There’s been an inevitable focus recently on the earnings threshold over which a graduate from England might have to start paying back their student loans.
There’s been less focus on how much the student might be entitled to in maintenance support in the first place.
We’ve looked before on the site at the way in which the government thinks about households on low incomes (it spectacularly and presumably deliberately avoids even thinking about students), the squeeze that is coming this year for those on low incomes (predictions are now worse than when that piece was published) and the maximum amount that students are entitled to (the way in which it tracks inflation may not actually track students’ real growth in costs).
But there’s another important factor in all that – what student finance professionals know as the “taper”. Because depending on how much income your family earns, you get less than the notional maximum to fund your costs as a student.
And still there never seems to be a single penny left for me
One of the big bugbears of Martin “Money Saving Expert” Lewis when it comes to England’s student finance system is what we used to call the “parental contribution” – the difference between that notional maximum and what a student is actually entitled to.
His basic beef is that where the Department for Education (DfE) and Student Finance England/Student Loans Company used to make explicit the amount that families were expected to pitch in, we now tend to obscure the numbers.
For me that’s always missed the point a bit – mainly because these days even if parents contribute that full amount, it still isn’t enough to cover most students’ costs. That’s a problem we have little proper intel on given DfE hasn’t recommissioned its Student Income and Expenditure survey since it last did so eight years ago. It also makes Lewis’ theoretical victory before Christmas – where he appeared to get a commitment out of Michelle Donelan that the number would be clear in the future – somewhat pyrrhic.
But let’s focus back on that taper. To help get your head around it, here’s the illustration of how it works that was in the Augar review back in May 2019:
Augar didn’t say much about the taper – most of his panel’s material was instead focussed on the max and sensible ways to peg that max, which we’ve discussed on the site before.

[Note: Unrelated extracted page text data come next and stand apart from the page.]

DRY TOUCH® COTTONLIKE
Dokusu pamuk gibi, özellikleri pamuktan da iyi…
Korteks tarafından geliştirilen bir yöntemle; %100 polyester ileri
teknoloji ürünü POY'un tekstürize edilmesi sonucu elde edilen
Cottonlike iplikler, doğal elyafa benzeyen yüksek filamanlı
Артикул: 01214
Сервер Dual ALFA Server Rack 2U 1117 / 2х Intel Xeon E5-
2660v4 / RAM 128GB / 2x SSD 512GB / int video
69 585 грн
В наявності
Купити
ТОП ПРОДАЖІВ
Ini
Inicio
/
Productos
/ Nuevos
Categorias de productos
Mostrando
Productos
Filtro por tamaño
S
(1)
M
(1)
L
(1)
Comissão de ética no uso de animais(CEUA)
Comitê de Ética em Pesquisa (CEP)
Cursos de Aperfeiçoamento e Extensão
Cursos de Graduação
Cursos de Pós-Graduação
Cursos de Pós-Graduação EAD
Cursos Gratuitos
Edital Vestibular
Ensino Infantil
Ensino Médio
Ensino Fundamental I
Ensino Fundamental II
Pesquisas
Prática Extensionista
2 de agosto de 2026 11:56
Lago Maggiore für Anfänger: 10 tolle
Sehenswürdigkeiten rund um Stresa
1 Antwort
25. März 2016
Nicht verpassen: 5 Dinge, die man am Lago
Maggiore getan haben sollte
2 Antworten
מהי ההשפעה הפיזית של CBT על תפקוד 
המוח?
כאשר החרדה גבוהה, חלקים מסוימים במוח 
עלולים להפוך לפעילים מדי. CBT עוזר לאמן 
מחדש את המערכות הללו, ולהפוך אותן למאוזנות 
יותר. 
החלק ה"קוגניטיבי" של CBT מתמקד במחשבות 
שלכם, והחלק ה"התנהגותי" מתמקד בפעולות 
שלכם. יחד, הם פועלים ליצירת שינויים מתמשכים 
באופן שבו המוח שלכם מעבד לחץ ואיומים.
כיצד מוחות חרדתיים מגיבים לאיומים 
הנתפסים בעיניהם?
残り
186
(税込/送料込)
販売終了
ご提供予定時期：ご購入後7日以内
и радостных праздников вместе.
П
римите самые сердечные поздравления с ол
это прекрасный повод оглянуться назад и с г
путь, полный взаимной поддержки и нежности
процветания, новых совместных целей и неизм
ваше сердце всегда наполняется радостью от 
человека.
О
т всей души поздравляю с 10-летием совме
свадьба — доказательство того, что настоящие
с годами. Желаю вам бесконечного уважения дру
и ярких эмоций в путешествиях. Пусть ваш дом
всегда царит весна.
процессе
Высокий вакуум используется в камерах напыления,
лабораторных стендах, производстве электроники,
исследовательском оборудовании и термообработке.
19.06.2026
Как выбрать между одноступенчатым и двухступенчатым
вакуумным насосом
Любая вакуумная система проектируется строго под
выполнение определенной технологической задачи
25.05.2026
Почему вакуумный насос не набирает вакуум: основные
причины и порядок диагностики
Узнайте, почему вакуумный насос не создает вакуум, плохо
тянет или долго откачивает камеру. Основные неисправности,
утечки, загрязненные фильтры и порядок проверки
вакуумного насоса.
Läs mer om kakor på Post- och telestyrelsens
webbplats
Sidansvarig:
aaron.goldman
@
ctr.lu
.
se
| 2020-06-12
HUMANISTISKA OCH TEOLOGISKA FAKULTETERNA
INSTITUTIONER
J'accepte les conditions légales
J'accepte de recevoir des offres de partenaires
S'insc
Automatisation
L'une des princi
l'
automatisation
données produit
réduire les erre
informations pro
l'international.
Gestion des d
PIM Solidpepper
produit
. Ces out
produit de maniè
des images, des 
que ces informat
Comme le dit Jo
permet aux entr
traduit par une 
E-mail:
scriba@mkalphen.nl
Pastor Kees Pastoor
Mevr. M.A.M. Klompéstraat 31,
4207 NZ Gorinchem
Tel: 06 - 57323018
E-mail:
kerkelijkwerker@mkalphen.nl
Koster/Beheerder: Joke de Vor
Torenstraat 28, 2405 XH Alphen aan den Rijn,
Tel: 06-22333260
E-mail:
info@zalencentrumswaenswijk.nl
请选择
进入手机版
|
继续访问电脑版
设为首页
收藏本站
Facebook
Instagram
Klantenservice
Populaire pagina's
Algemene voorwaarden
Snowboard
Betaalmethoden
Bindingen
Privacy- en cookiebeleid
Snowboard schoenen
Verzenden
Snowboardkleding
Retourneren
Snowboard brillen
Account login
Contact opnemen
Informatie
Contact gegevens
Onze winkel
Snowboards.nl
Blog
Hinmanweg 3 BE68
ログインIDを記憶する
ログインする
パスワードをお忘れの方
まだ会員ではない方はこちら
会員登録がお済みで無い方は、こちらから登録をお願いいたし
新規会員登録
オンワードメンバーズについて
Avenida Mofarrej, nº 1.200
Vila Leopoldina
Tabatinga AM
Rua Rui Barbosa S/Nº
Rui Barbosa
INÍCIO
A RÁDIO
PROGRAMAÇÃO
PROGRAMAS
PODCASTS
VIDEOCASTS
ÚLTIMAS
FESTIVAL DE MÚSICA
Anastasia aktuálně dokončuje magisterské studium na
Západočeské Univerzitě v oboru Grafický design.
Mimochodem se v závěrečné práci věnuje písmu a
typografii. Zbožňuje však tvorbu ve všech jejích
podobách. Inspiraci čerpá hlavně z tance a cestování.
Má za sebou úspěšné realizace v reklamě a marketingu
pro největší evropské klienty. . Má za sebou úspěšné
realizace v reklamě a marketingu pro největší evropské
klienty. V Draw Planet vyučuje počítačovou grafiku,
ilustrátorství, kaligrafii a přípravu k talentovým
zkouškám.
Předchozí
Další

I wouldn’t have to work at all, I’d fool around and have a ball
But the taper matters. In principle, that graph above is defining a low income family as one on £25,000 or less. And in practice the threshold over which parents are expected to chip in some cash – and therefore the maximum loan starts to be reduced – hits some of our poorer students in the pocket hard.
We could go back a long way on the means testing thing (and what has counted as household/parental income), but for now let’s just look at the system and thresholds introduced when £9k fees appeared.
The mixed system of grant and loan that applied in the first half of the past decade was actually preposterously complicated (see section 4.3 here), but the TL;DR is that in September 2012, you started to get less than the max – with parents having to start to chip in – at £25,000.
The problem is that 2012 was now, literally, almost a decade ago.
There’s lots of different ways to look at what has happened to that 25k figure over the decade – we could look at changes in growth in wages, inflation (both CPI and RPI), changes in average household incomes, the volume of families now caught by the taper or the Department for Work and Pensions’ “Households below average income” dataset.
But for absolute simplicity, let’s just use inflation.
For the 2012/13 academic year, the household income used to determine the rate was based on the 2010/11 tax year, and for the 2022/23 academic year, the household income that will be used to determine the rate will be based on the 2020/21 tax year.
Back in 2012 the government decided that students whose families earned under £25,000 in 2010 needed the full help. In 2020 money (using CPI inflation) that figure would be almost £8k more – £32,653.
But Donelan has already announced that it will still be pegged at £25,000, a full decade on.
That means that the £25k family income we decided needed full help in 2012 would now, in equivalent terms, be subject to a taper that deducts the following amounts from students’ entitlements:
- Away from home, outside London: -£1,039 (11% of £9,706)
- Away from home, in London: -£1,057 (8% of £12,667)
- At home with parents: -£1,030 (13% of £8,171)
This is, put simply, a scandal – especially when it looks like costs (esp housing) have risen faster than both inflation, and the maximum entitlements over the decade.
It’s not a scandal that’s confined to the government either. I’ve been looking at various universities’ access agreements/access and participation plans and I see the same problem popping up locally too. Maybe it was forgivable for a large part of the last decade when inflation was so low. Those days are gone now.
In my dreams I have a plan
Now of course it is the case that the very poorest still get full support. But by lazily letting the definitions slip, both the government and universities do that thing that people keep claiming the student finance system prevents – they price talented students out of the system, while telling the world that poor families still get full help.
That Augar and his panel were commissioned to address disadvantaged students’ maintenance support yet completely failed to address the family income taper was bad enough. That it could be about to be unresolved in the formal response to Augar – and not really noticed by the press or politicians – would be obscene.
Again for those at the back. Converting some of the loan into grant (as Augar proposed) without changing the cash in hand entitlements – insofar as it would give confidence to some that they can afford something that in reality they can’t – would be a nasty scam.
Remember that it’s the government that constantly allocates responsibility for non-continuation to universities, we don’t actually ever systematically collect the reason(s) for dropping out when we could and should, and OfS doesn’t even tell us the value of additional financial support going in from universities per “£25k and under family income” student any more (what we used to call “OFFA countables”).
And before anyone starts to argue to me that if this was a real issue we’d have seen huge numbers of low income students dropping out. There’s a dangerous strain of political thinking that pegs acceptable minimum incomes to live on with higher education participation rates and drop out figures.
Hear this. Contrary to the “low aspiration” trope, students on low incomes will attempt to live on gravel to do the right thing and pursue their ambitions, dreams or careers of service.
That doesn’t mean that it’s right – and the resultant better performance of their better-off peers both in attainment and in the labour market almost certainly has a lot to do with the extra-curricular opportunities they can take advantage of, while their low income counterparts work full time to (sometimes fail to) make ends meet.
Some time since I delved into Wonkhe articles. But this blunt and accurate assessment reminds me how disingenuous Govts are and how these built-in structural disadvantages hit the lower paid again and again. And in the comfortable HE sector, a bastion of middle class patronage and representation.
Not sure I wanted the reminder – but many thanks all the same!